• _Set problem 1_:
Reproduce the passage on the petitioner's challenge word for word, from start to finish.

• _Source excerpt_:

○ ○ ○ ○ ○ ○ ○

3. The challenge of petitioner may be summarised in following manner :--
(1) Respondent No. 3 does not fulfil the mandatory conditions of eligibility arid its tender offer ought to have been rejected, outrightly, (2) The respondent No. 3 has no experience either as manufacturer or supplier. The experience shown by respondent No. 3 in the pre-qualifying bid is for supply only of cement plant, but it has no experience of manufacturing the item of tender, while the condition of tender is, that supplier must be manufacturer.
(3) There is difference between the tendered item by respondents Nos. 1 and 2 and items offered by respondent No. 3, as is apparent from photograph on record as Annexures P-7 and P-8 and difference on comparison as per Annexure P-9.

○ ○ ○ ○ ○ ○ ○

• _Material supplied_:
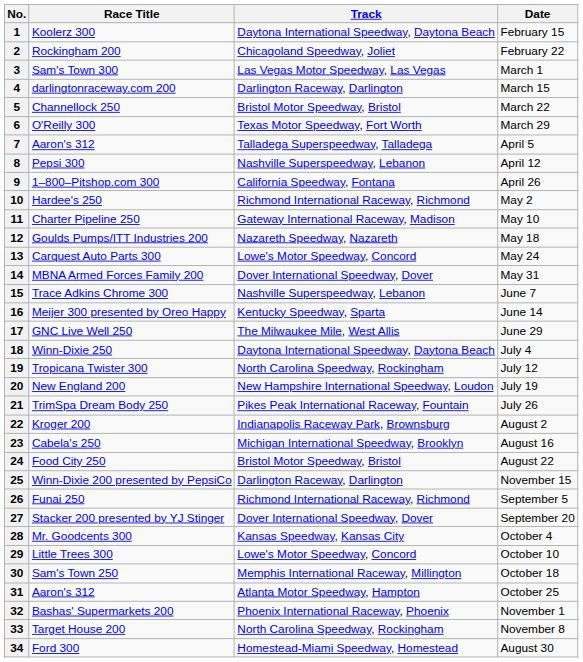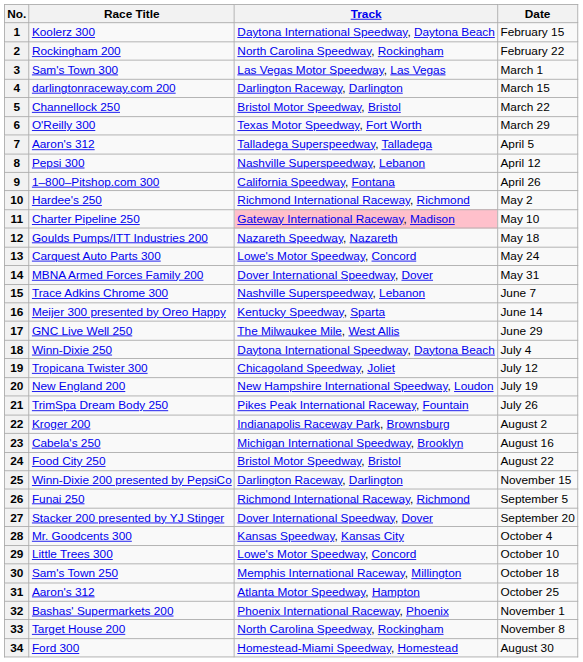2 | Track: Chicagoland Speedway, Joliet -> North Carolina Speedway, Rockingham
11 | Track: no background -> pink background
19 | Track: North Carolina Speedway, Rockingham -> Chicagoland Speedway, Joliet
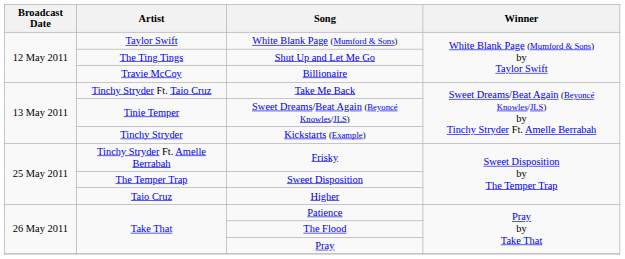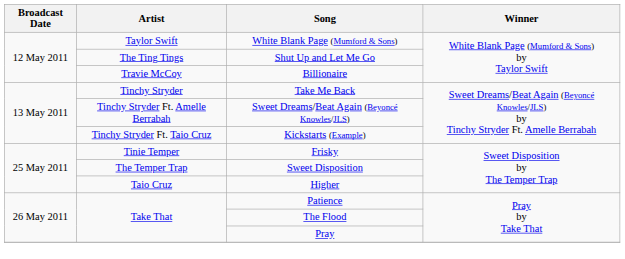Take Me Back | Artist: Tinchy Stryder Ft. Taio Cruz -> Tinchy Stryder
Sweet Dreams/Beat Again (Beyoncé Knowles/JLS) | Artist: Tinie Temper -> Tinchy Stryder Ft. Amelle Berrabah
Kickstarts (Example) | Artist: Tinchy Stryder -> Tinchy Stryder Ft. Taio Cruz
Frisky | Artist: Tinchy Stryder Ft. Amelle Berrabah -> Tinie Temper
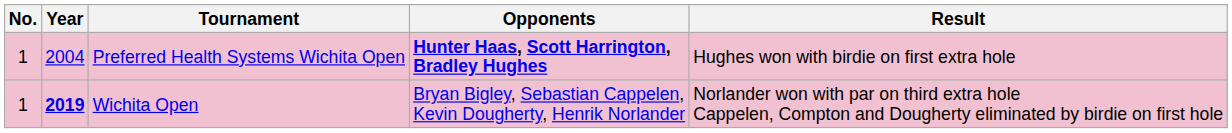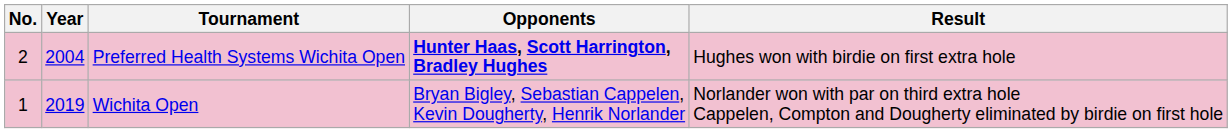Preferred Health Systems Wichita Open | No.: 1 -> 2
Wichita Open | Year: bold -> normal
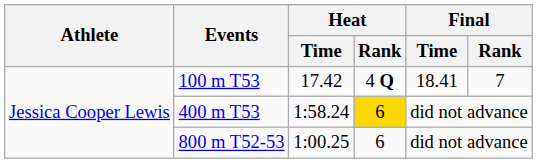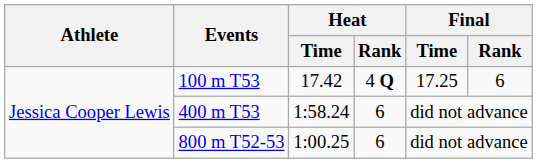100 m T53 | Final / Time: 18.41 -> 17.25
100 m T53 | Final / Rank: 7 -> 6
400 m T53 | Heat / Rank: gold background -> no background
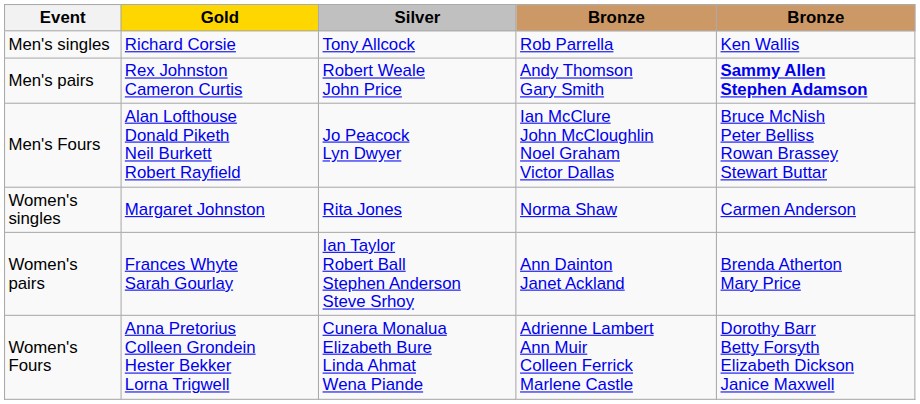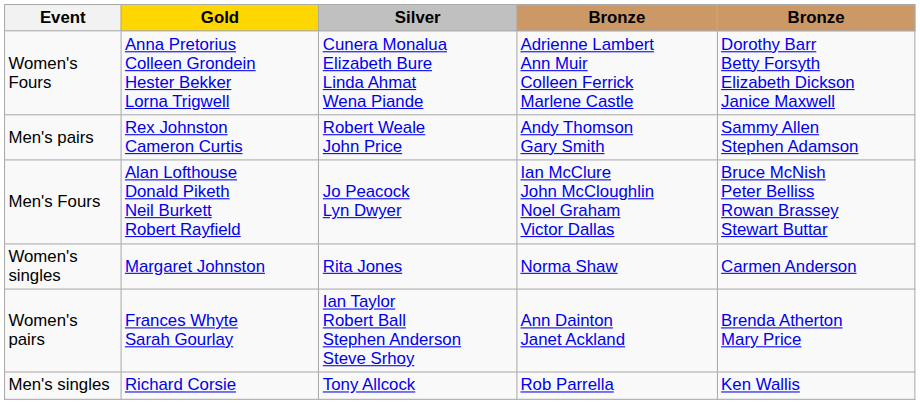rows swapped: Men's singles <-> Women's Fours
Men's pairs | column 5: bold -> normal
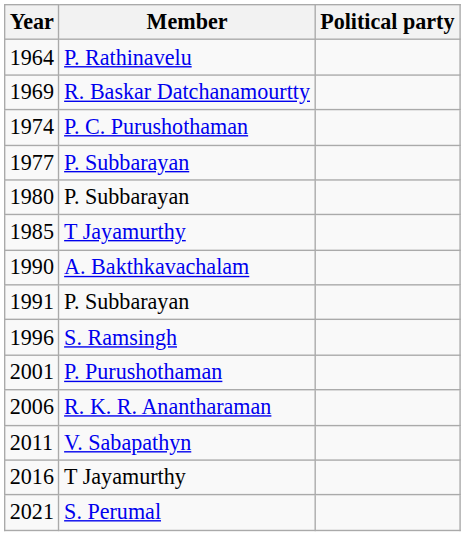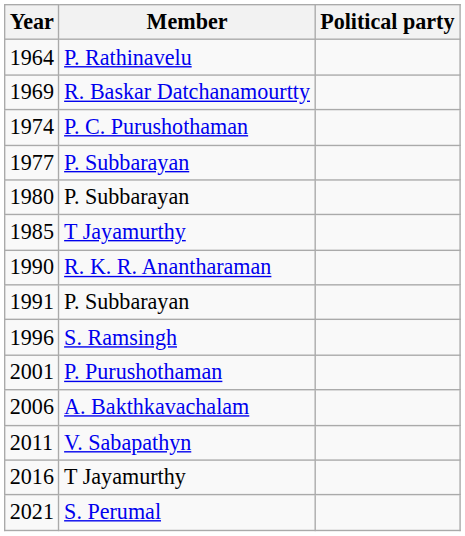1990 | Member: A. Bakthkavachalam -> R. K. R. Anantharaman
2006 | Member: R. K. R. Anantharaman -> A. Bakthkavachalam
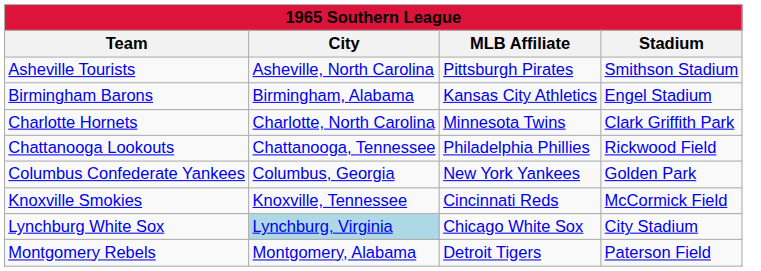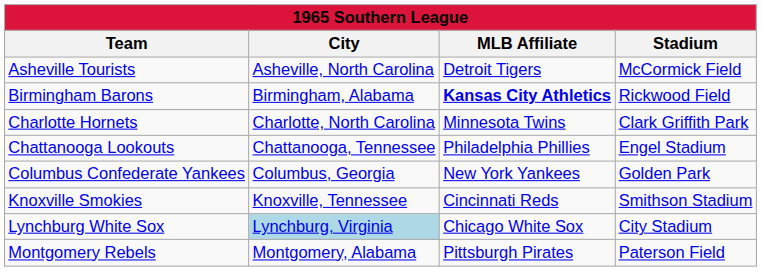Asheville Tourists | MLB Affiliate: Pittsburgh Pirates -> Detroit Tigers
Asheville Tourists | Stadium: Smithson Stadium -> McCormick Field
Birmingham Barons | MLB Affiliate: normal -> bold
Birmingham Barons | Stadium: Engel Stadium -> Rickwood Field
Chattanooga Lookouts | Stadium: Rickwood Field -> Engel Stadium
Knoxville Smokies | Stadium: McCormick Field -> Smithson Stadium
Montgomery Rebels | MLB Affiliate: Detroit Tigers -> Pittsburgh Pirates
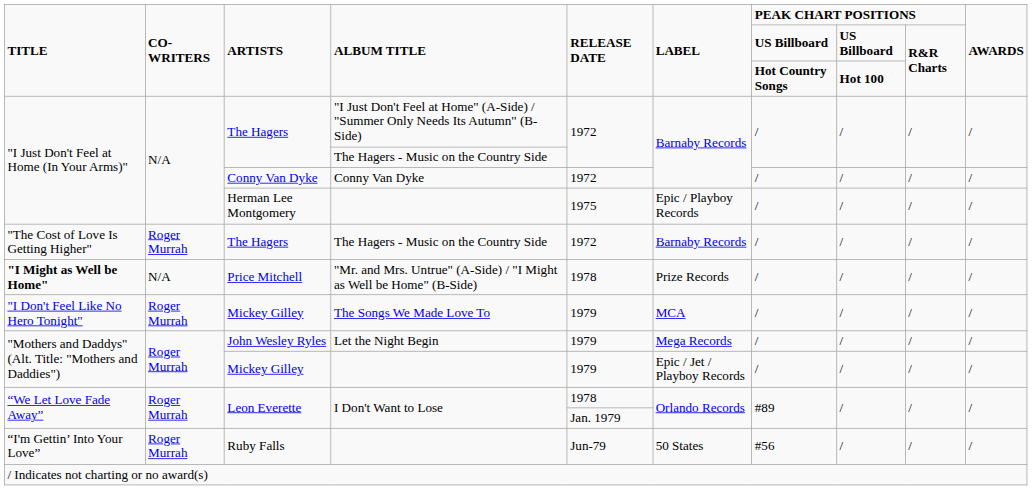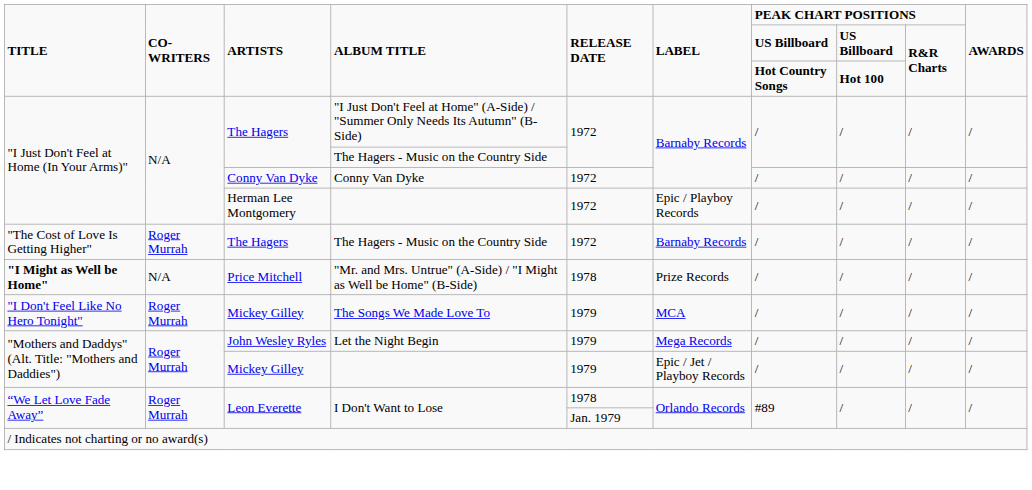Herman Lee Montgomery | RELEASE DATE: 1975 -> 1972
- row: “I'm Gettin’ Into Your Love” | Roger Murrah | Ruby Falls | Jun-79 | 50 States | #56 | / | / | /
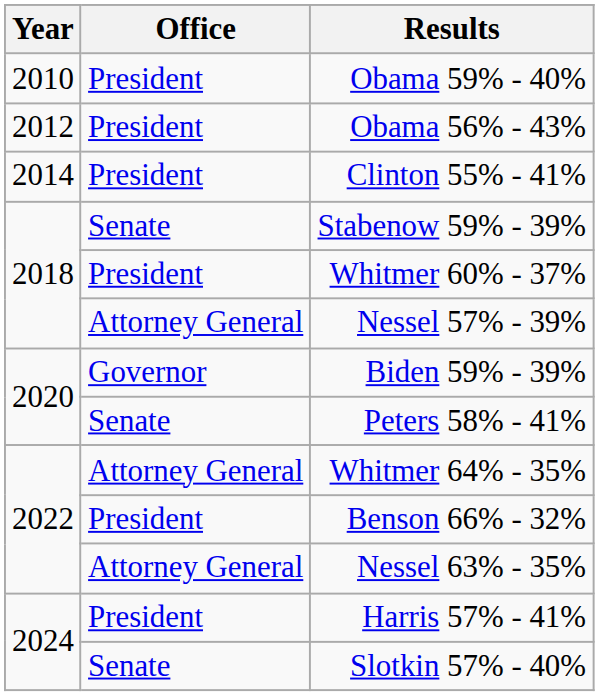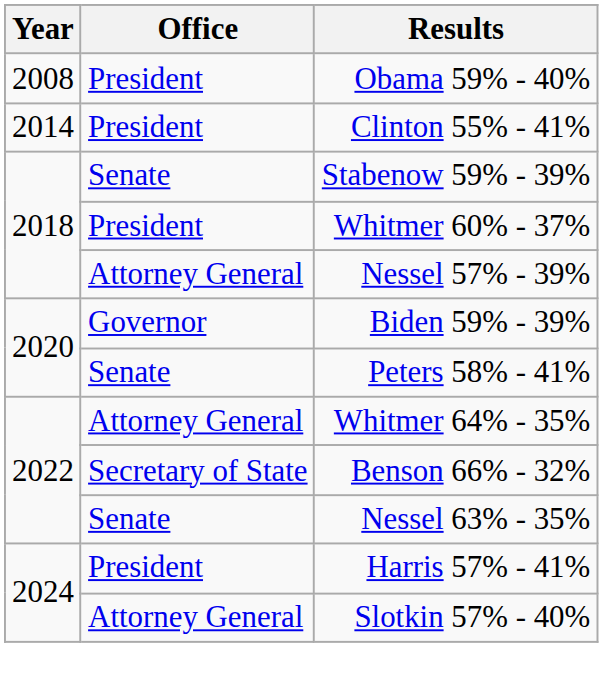Obama 59% - 40% | Year: 2010 -> 2008
- row: 2012 | President | Obama 56% - 43%
Benson 66% - 32% | Office: President -> Secretary of State
Nessel 63% - 35% | Office: Attorney General -> Senate
Slotkin 57% - 40% | Office: Senate -> Attorney General
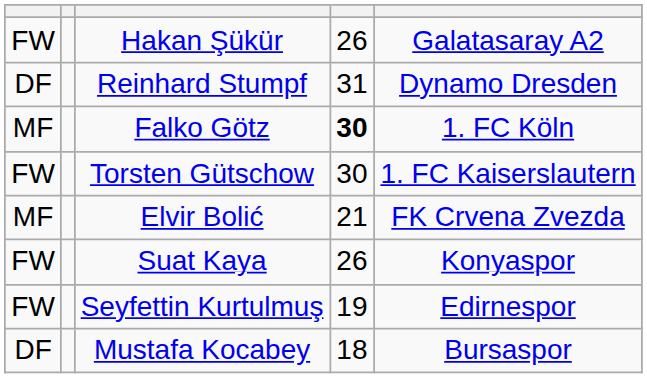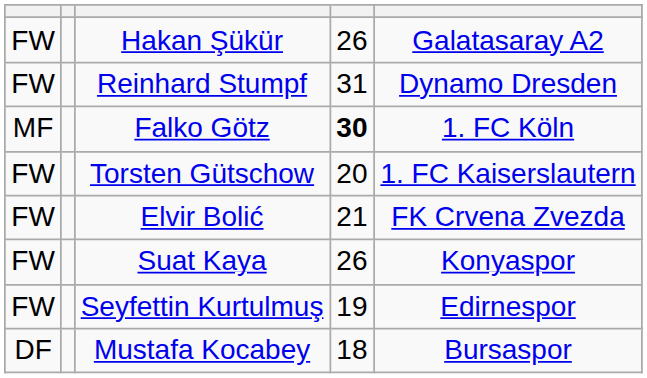Reinhard Stumpf | column 1: DF -> FW
Torsten Gütschow | column 4: 30 -> 20
Elvir Bolić | column 1: MF -> FW
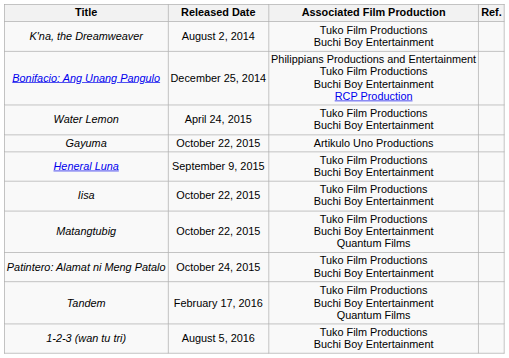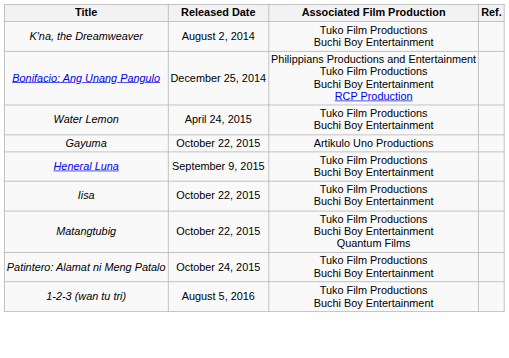- row: Tandem | February 17, 2016 | Tuko Film Productions Buchi Boy Entertainment Quantum Films
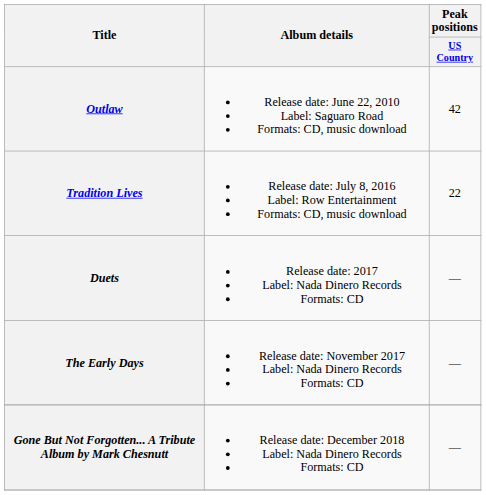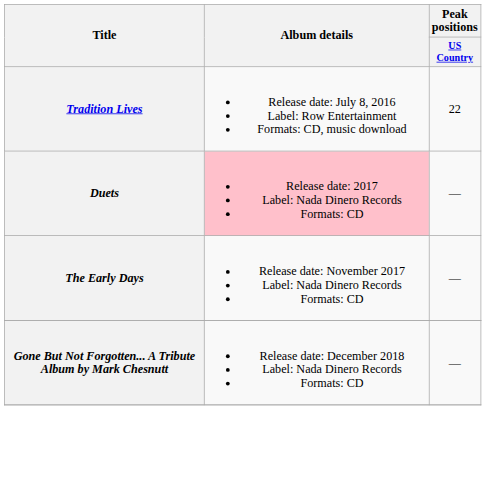- row: Outlaw | Release date: June 22, 2010 Label: Saguaro Road Formats: CD, music download | 42
Duets | Album details: no background -> pink background
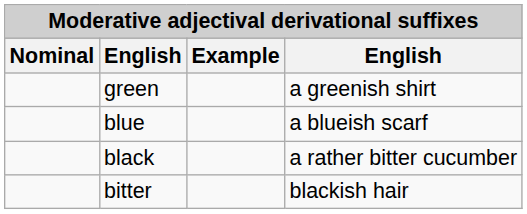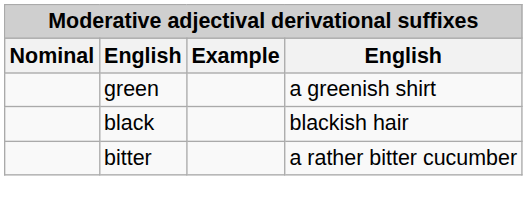- row: blue | a blueish scarf
black | column 4: a rather bitter cucumber -> blackish hair
bitter | column 4: blackish hair -> a rather bitter cucumber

○ ○ ○ ○ ○ ○ ○

• _Set problem 2_:
Rewrite the entries from their first line through the line that has "100 m T53 | Final / Time: 18.41 -> 17.25", replacing "Artist" with "Performer" and keeping everything else the same. Leave the pictures out and give only those lines.

• _Written reply 1_:
3. The challenge of petitioner may be summarised in following manner :--
(1) Respondent No. 3 does not fulfil the mandatory conditions of eligibility arid its tender offer ought to have been rejected, outrightly, (2) The respondent No. 3 has no experience either as manufacturer or supplier. The experience shown by respondent No. 3 in the pre-qualifying bid is for supply only of cement plant, but it has no experience of manufacturing the item of tender, while the condition of tender is, that supplier must be manufacturer.
(3) There is difference between the tendered item by respondents Nos. 1 and 2 and items offered by respondent No. 3, as is apparent from photograph on record as Annexures P-7 and P-8 and difference on comparison as per Annexure P-9.

• _Written reply 2_:
2 | Track: Chicagoland Speedway, Joliet -> North Carolina Speedway, Rockingham
11 | Track: no background -> pink background
19 | Track: North Carolina Speedway, Rockingham -> Chicagoland Speedway, Joliet
Take Me Back | Performer: Tinchy Stryder Ft. Taio Cruz -> Tinchy Stryder
Sweet Dreams/Beat Again (Beyoncé Knowles/JLS) | Performer: Tinie Temper -> Tinchy Stryder Ft. Amelle Berrabah
Kickstarts (Example) | Performer: Tinchy Stryder -> Tinchy Stryder Ft. Taio Cruz
Frisky | Performer: Tinchy Stryder Ft. Amelle Berrabah -> Tinie Temper
Preferred Health Systems Wichita Open | No.: 1 -> 2
Wichita Open | Year: bold -> normal
100 m T53 | Final / Time: 18.41 -> 17.25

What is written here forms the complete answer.